• **СТАТЬЯ**:

----------------

3 февраля
Был с Путраментом в Союзе польских писателей, где он познакомил меня с Марианом Чухновским. Народу собралось столько, что трудно было найти свободное место не то что в зале, но и в коридоре. Чухновский читал фрагменты из поэм «Трудная биография», «Смерть и паводок», «Женщины и лошади». Путрамент, кажется, собирается что-то писать об этом вечере и о поэзии Чухновского для газеты «Попросту». Чухновского он считает одним из самых способных и интересных современных польских поэтов. Мне же кажется, что стихи его, хоть и необычные и проникнуты революционным духом, пахнут потом и сырой землей, слишком мало несут в себе поэзии. Может быть, я ошибаюсь, как человек, воспитанный на совсем других традициях. Нужно будет еще раз внимательно самому прочитать все эти поэмы, которые произвели на всех большое впечатление.

----------------

• **ИСХОДНЫЕ ДАННЫЕ**:
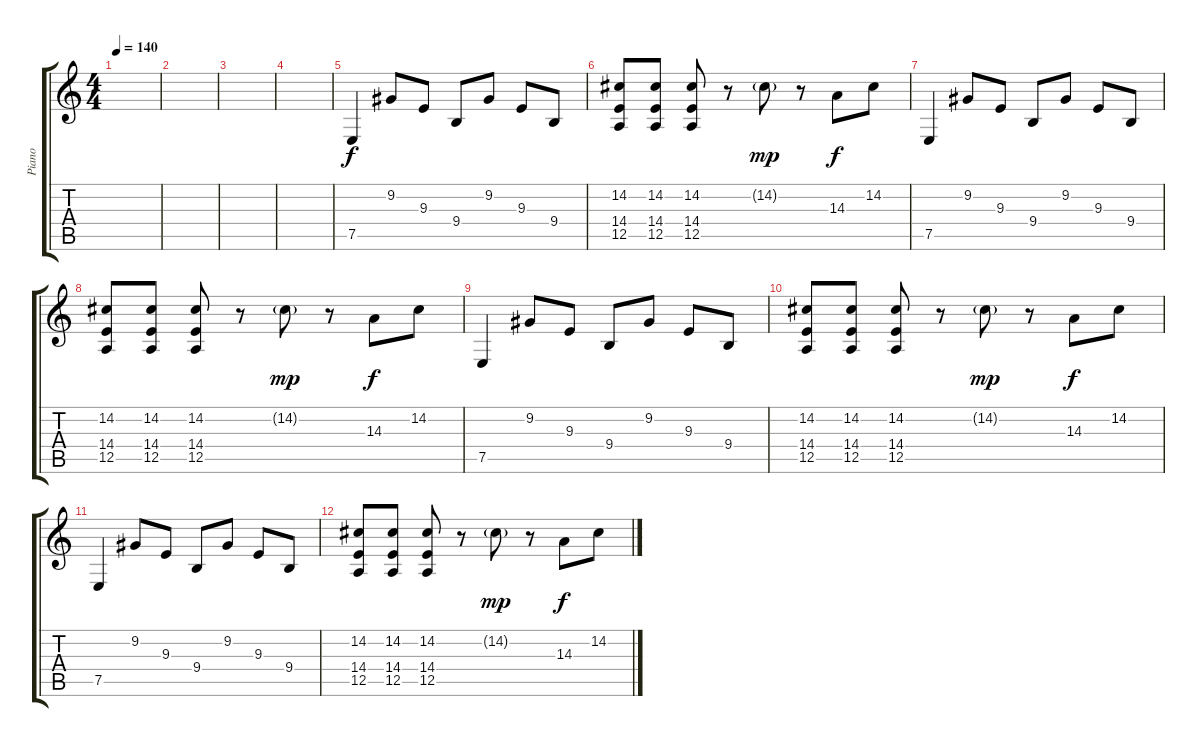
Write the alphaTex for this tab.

----------------

• **ЧТО НУЖНО СДЕЛАТЬ**:
• A. Переведите на английский язык предложение из записи о вечере Чухновского: «Чухновского он считает одним из самых способных и интересных современных польских поэтов.»
• B. Ответьте по записи о вечере Чухновского:
(i) С кем Путрамент познакомил автора записи?
(ii) Фрагменты каких поэм читал Чухновский?
(iii) Для какой газеты Путрамент, кажется, собирается что-то писать об этом вечере?
• C. Продолжите, пожалуйста, запись о вечере Чухновского, начав сразу после ее последнего предложения.

• **ОТВЕТЫ ПО ЗАДАНИЯМ**:
• A. He considers Czuchnowski one of the most gifted and interesting contemporary Polish poets.

• B.
(i) С Марианом Чухновским.
(ii) «Трудная биография», «Смерть и паводок», «Женщины и лошади».
(iii) Для газеты «Попросту».

• C.
Даже стыдно признаться, что я столько раз проходил мимо древних базильянских стен монастыря, где разместились Белорусская гимназия, интернат, музей и духовная семинария, и до этого времени не знал, что рядом «камера Конрада», в которой когда-то сидел арестованный Адам Мицкевич. Сейчас здесь находится отделение Союза польских писателей. Эти массивные стены, тяжелые своды, мрачные коридоры и сегодня напоминают тюрьму.
В редакции «Нашей воли» познакомился с рабочими стеклозавода «Неман», где около семисот человек объявили забастовку. Они привезли для газеты интересный материал о положении рабочих на этом предприятии пана Штолле. От К. узнал, что завтра начинается процесс над одиннадцатью людьми из Глубокого, обвиненными в принадлежности к КПЗБ.
9 февраля
На рассвете приехал Д. Снежные бураны, говорит, совсем замели мою Мядельщину. Он едва смог добраться до узкоколейки. В Лынтупах полиция обыскала его, но ничего не нашла, отпустила. А он вез важную новость — о выступлении рыбаков в Пасынках, Черевках и Купе...
Пришло письмо из дому. Отец жалуется на зиму; все еще не замерзло болото, и они не могут из Неверовского вывезти сено. Некоторым уже нечем кормить скотину. Молят бога, чтоб скорей наступили морозы, а то и в лес нет доступа.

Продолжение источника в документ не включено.